_What the exercise asks_. For the data below, count the lines that have the string "caldo" and state that number by itself.

_Records shown_.
::::

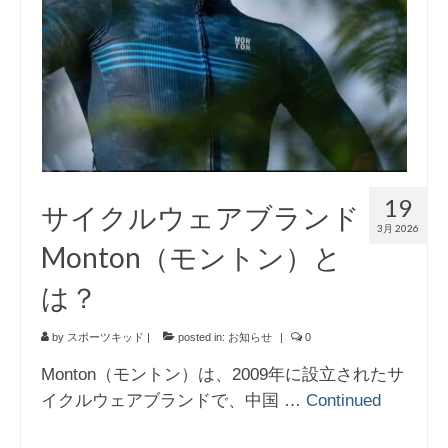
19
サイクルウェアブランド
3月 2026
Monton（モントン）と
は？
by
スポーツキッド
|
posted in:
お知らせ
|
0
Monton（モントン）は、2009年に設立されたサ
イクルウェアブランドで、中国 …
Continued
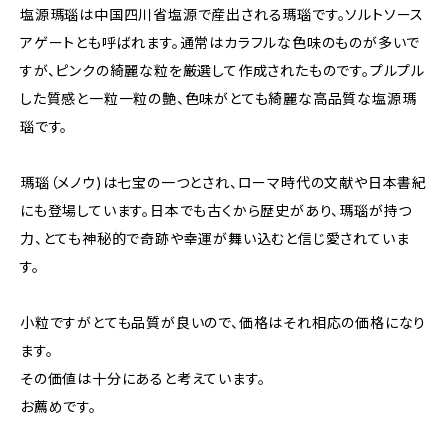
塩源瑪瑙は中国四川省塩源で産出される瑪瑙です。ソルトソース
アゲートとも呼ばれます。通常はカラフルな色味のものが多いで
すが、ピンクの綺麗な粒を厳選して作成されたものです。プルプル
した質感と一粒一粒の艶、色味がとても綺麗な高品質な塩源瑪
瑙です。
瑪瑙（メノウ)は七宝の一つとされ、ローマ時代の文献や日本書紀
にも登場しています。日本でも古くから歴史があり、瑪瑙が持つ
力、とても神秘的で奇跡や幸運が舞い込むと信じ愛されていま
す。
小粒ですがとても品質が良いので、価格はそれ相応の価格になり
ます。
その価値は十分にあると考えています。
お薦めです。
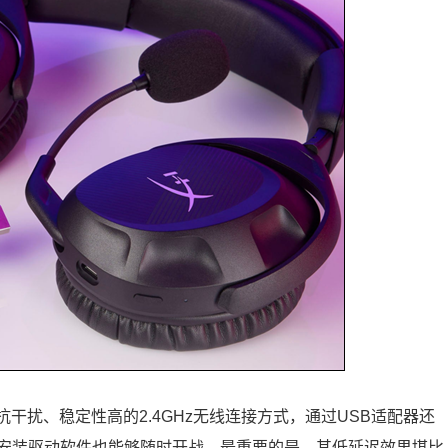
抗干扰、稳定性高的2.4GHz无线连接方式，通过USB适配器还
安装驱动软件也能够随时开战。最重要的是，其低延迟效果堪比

::::

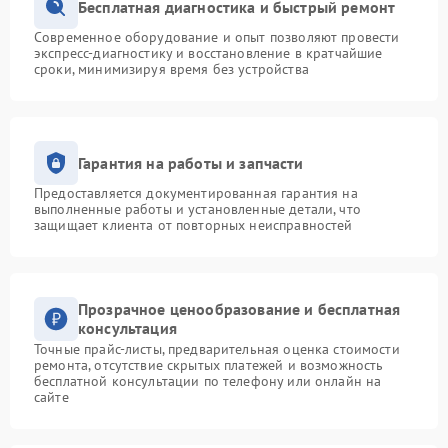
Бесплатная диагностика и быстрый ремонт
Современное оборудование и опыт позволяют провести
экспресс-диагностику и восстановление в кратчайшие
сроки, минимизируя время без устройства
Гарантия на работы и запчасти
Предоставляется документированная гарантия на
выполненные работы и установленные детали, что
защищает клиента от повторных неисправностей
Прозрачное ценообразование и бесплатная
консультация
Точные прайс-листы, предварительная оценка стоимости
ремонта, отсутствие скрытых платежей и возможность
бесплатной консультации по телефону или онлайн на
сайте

::::

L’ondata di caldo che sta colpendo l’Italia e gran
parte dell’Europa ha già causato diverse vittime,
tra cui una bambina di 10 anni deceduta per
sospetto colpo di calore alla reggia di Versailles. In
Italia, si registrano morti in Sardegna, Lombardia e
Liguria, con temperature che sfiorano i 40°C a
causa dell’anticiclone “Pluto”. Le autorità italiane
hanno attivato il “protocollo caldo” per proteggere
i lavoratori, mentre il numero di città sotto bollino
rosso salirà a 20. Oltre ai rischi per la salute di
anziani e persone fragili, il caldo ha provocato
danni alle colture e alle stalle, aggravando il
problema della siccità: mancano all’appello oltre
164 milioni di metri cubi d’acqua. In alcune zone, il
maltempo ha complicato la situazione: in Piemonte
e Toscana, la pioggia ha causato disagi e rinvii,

::::

_Problem solution_. 3